Based on an article that came out years ago regarding the ultraviolet (UV) light device for shoes,1 Dr. Vlahovic recommends patients with athlete’s foot and onychomycosis purchase the UV light to sanitize their shoes, because she wants to reduce the fungal bioburden as much as possible in this patient population to reduce recurrence.
“That's a really big issue with onychomycosis; recurrence and reinfection,” she stresses. “So, to try to be mindful of that, I want to make sure that my patients are taking care of that part of their environment.”
Dr. Vlahovic says she also discusses sock wear.

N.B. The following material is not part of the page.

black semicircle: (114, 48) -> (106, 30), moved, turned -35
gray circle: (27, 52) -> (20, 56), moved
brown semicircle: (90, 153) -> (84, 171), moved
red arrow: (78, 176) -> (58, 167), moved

“I encourage patients who, again, have onychomycosis and tinea pedis, to utilize copper fiber-based socks or silver fiber-based socks,” she explains. “To again reduce some of that microbial load that is present naturally on their feet and in their shoes, and reduce the amount of reinfection and recurrence that can occur. Of course, good foot hygiene is always a part of it and utilizing different disinfectants in the bathtub and bathroom where there's a shared space where someone else may have onychomycosis, or that you are fearful of giving it to someone else in your household, that's something that's important as well.”

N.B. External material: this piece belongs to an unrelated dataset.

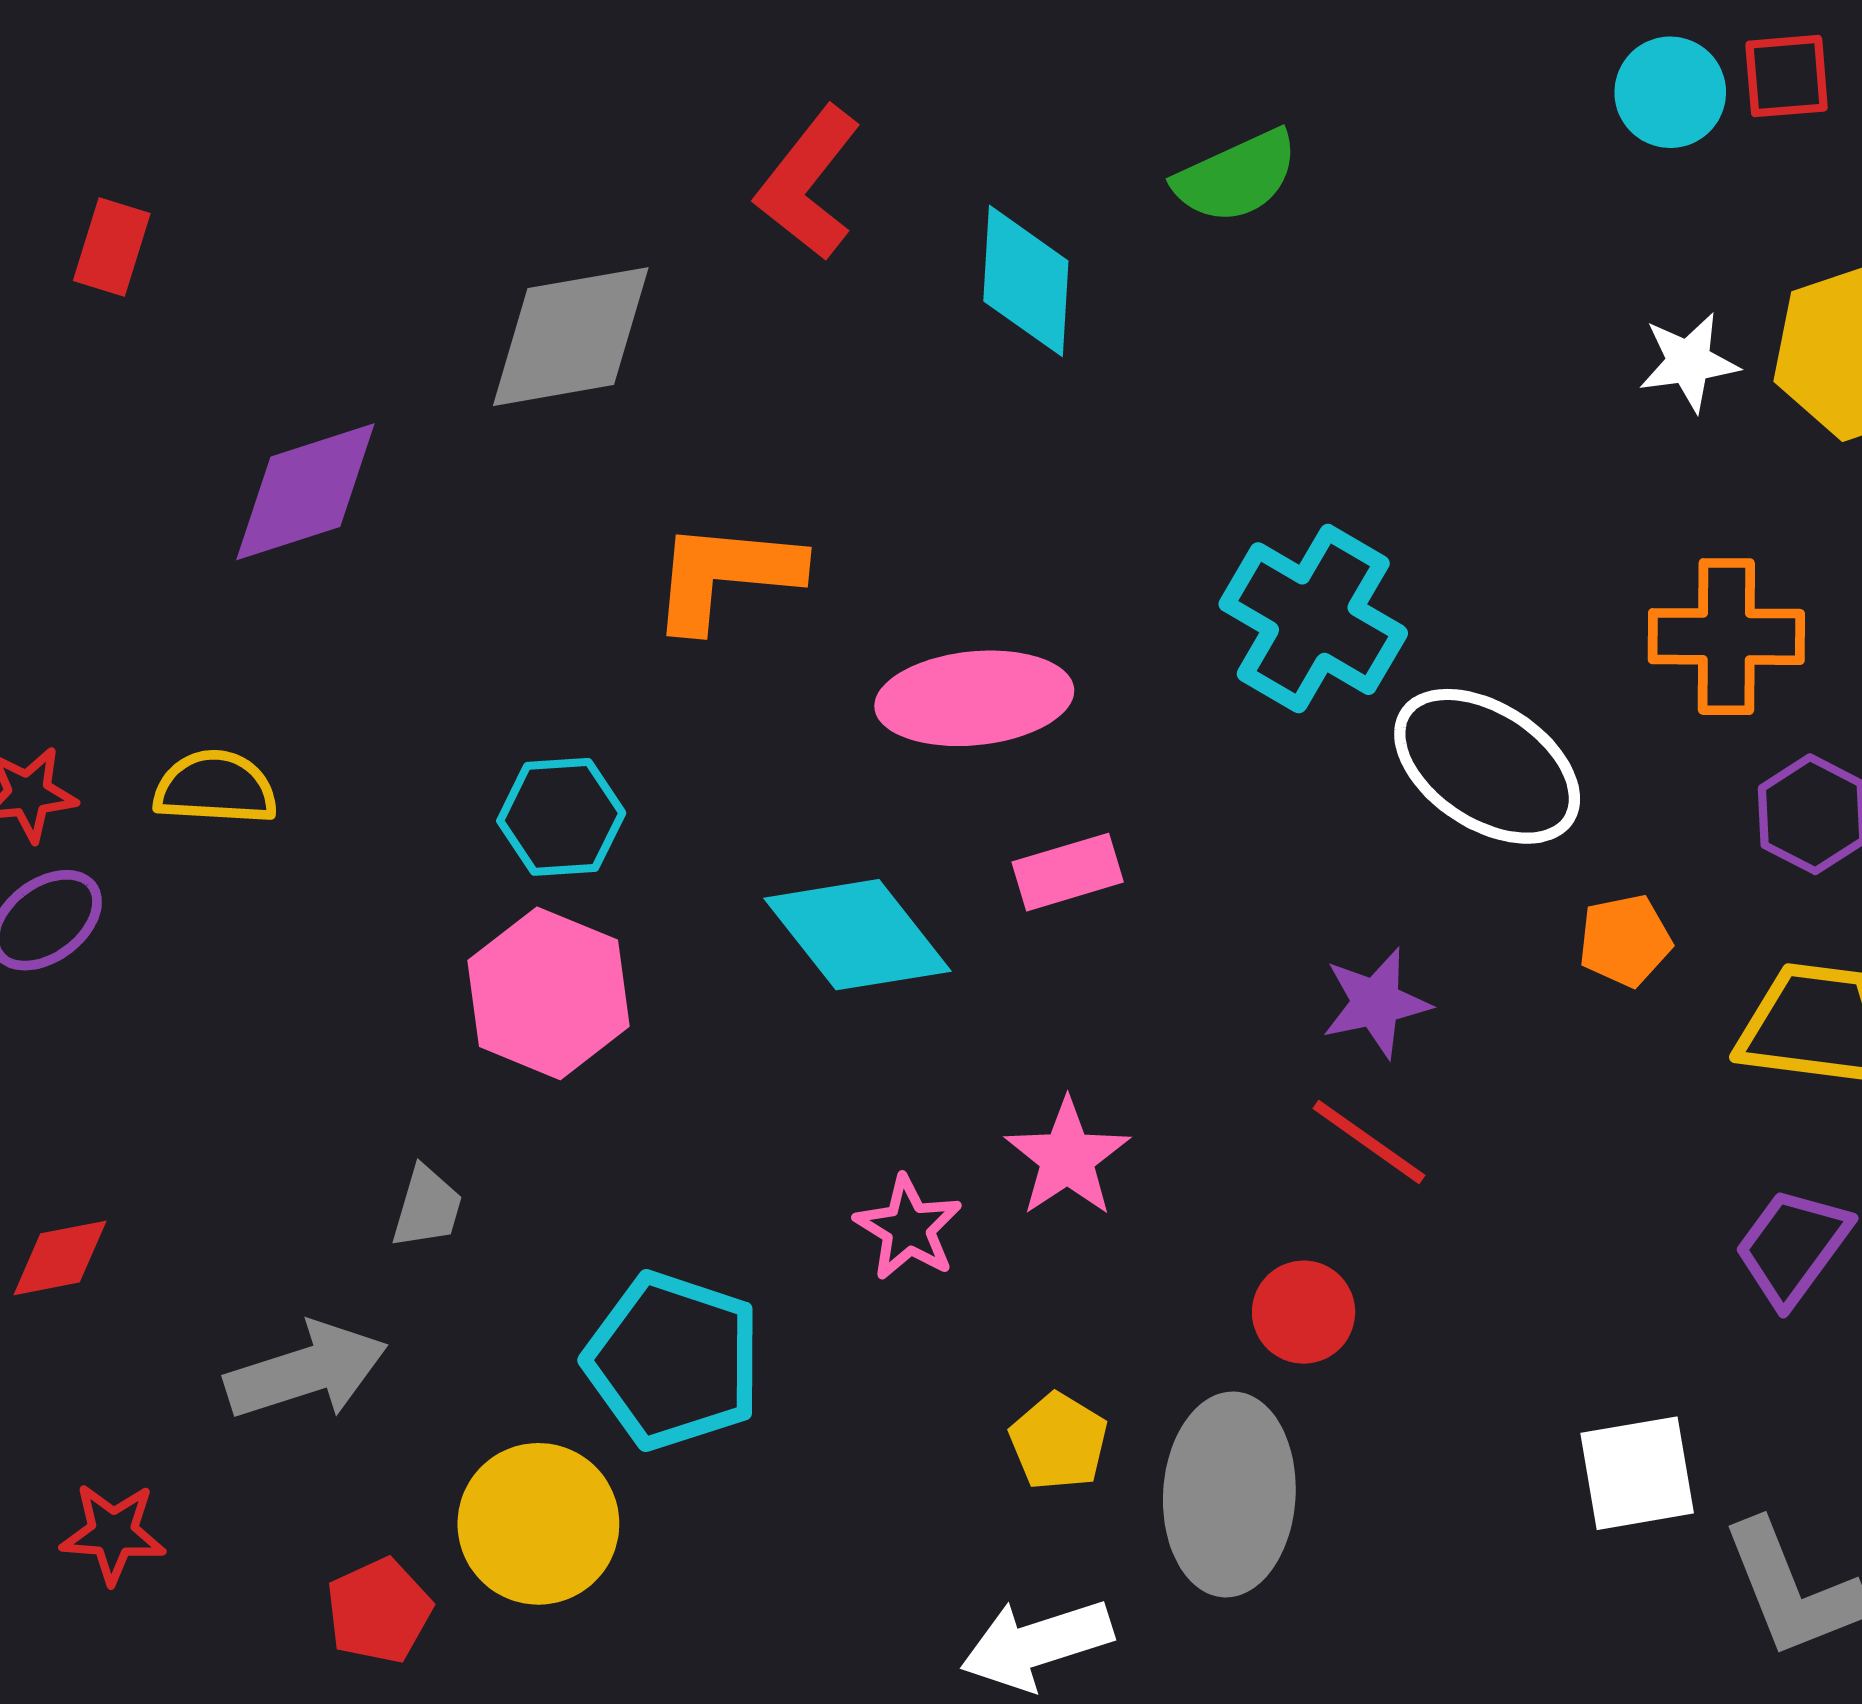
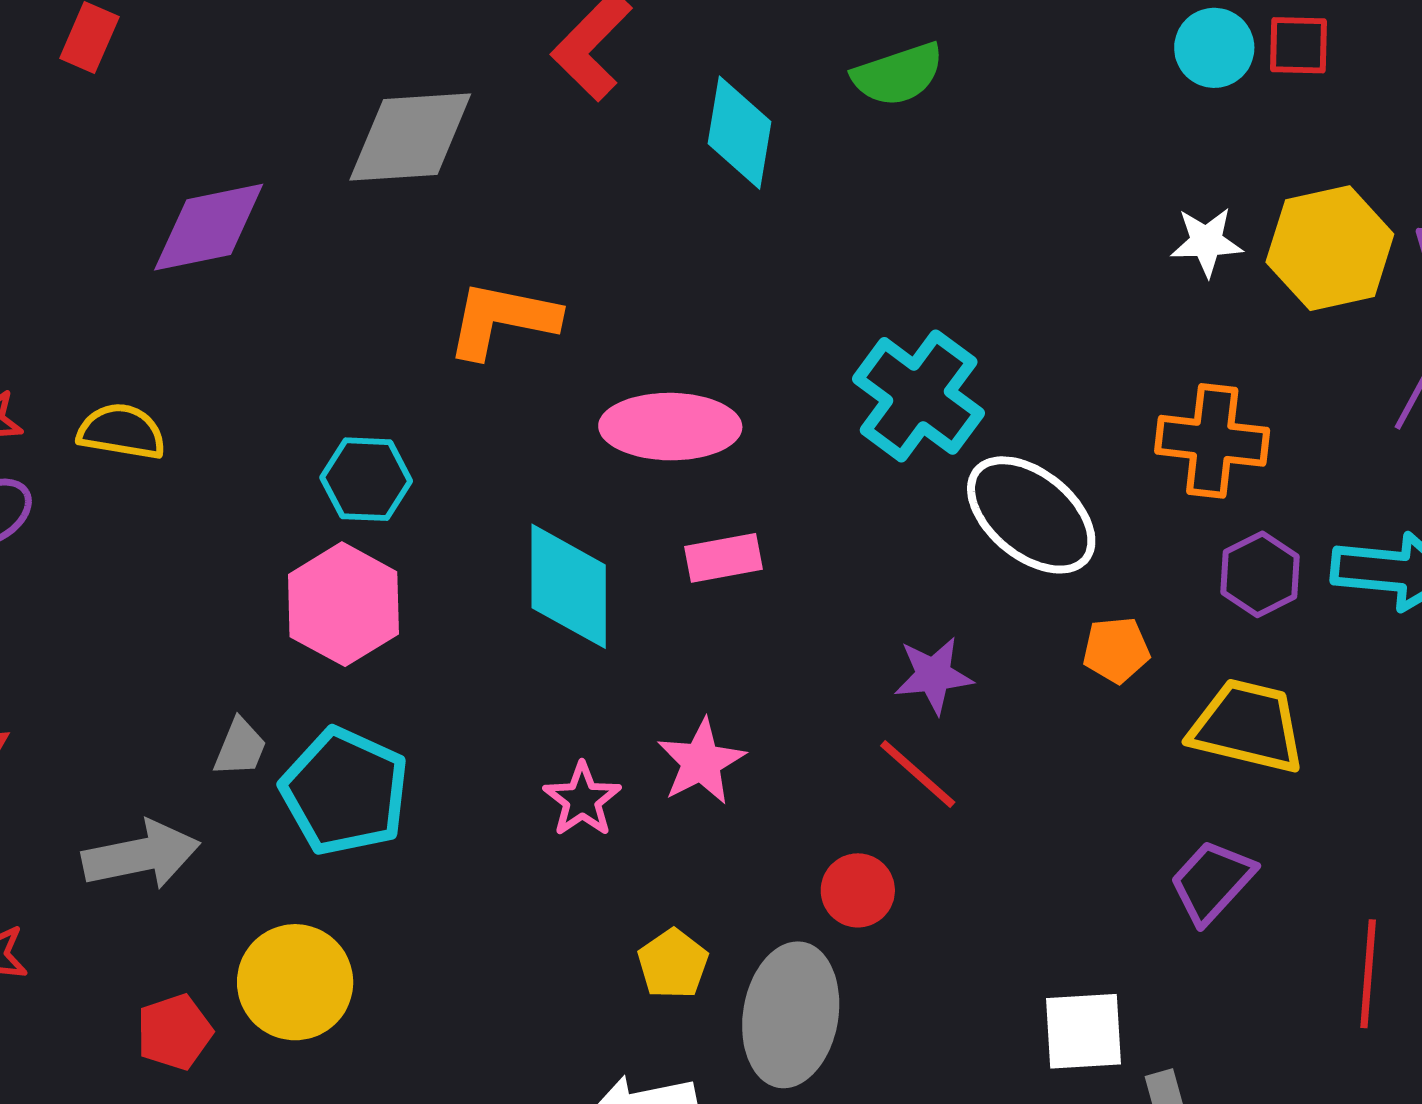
cyan diamond: (857, 935) -> (569, 586), turned 32
cyan pentagon: (673, 1361) -> (345, 791), moved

Q: Where do you feel clinicians can improve as far as diagnosing and treating onychomycosis?
A:
Dr. Vlahovic says that one important point for clinicians to realize is that 50 percent or even more sometimes of the nail disease podiatrists see is onychomycosis. So, that means that 50 percent of the nails that clinicians see are not onychomycosis. Accordingly, she stresses the importance of considering the entire differential diagnosis, including performing a thorough medical history and examination.
“Keep in mind that your skin and your nails have finite ways of expressing themselves as far as inflammation and an infection are concerned,” she says. “So a nail that has onychomycosis will have subungual debris, onycholysis and discoloration. A nail that has psoriasis involved in it will also have subungual debris, onycholysis and possible discoloration. It's very difficult to tell the two apart. So, it's our job to be the detective. It's our job to make that determination. And visually, sometimes it is really difficult, if not impossible, to do.”
Dr. Vlahovic shares that this is where clinical lab testing comes in. Whether a clinicians is doing a PAS stain, or a KOH and culture, or a PCR, if you're not sure, or if you feel that the patient might have multiple things going on, it's important that clinicians utilize this testing to really make sure the patient actually has onychomycosis.
“The last thing we want to do is give a patient who doesn't have onychomycosis a topical or oral antifungal,” she says. “That just doesn't make sense. So, we want to make sure that we are getting the diagnosis correct and we're ruling out the differential diagnoses that it could possibly be. We look at things visually we can do lab testing, but of course it all starts with a good patient interview and clinical exam.”
Dr. Vlahovic discloses that she is a consultant for Ortho Dermatologics.
Reference
1. Ghannoum MA, Isham NI, Long L. Optimization of an infected shoe model for the evaluation of an ultraviolet shoe sanitizer device. J Am Podiatric Med Assoc. 2012;102(4):309-313.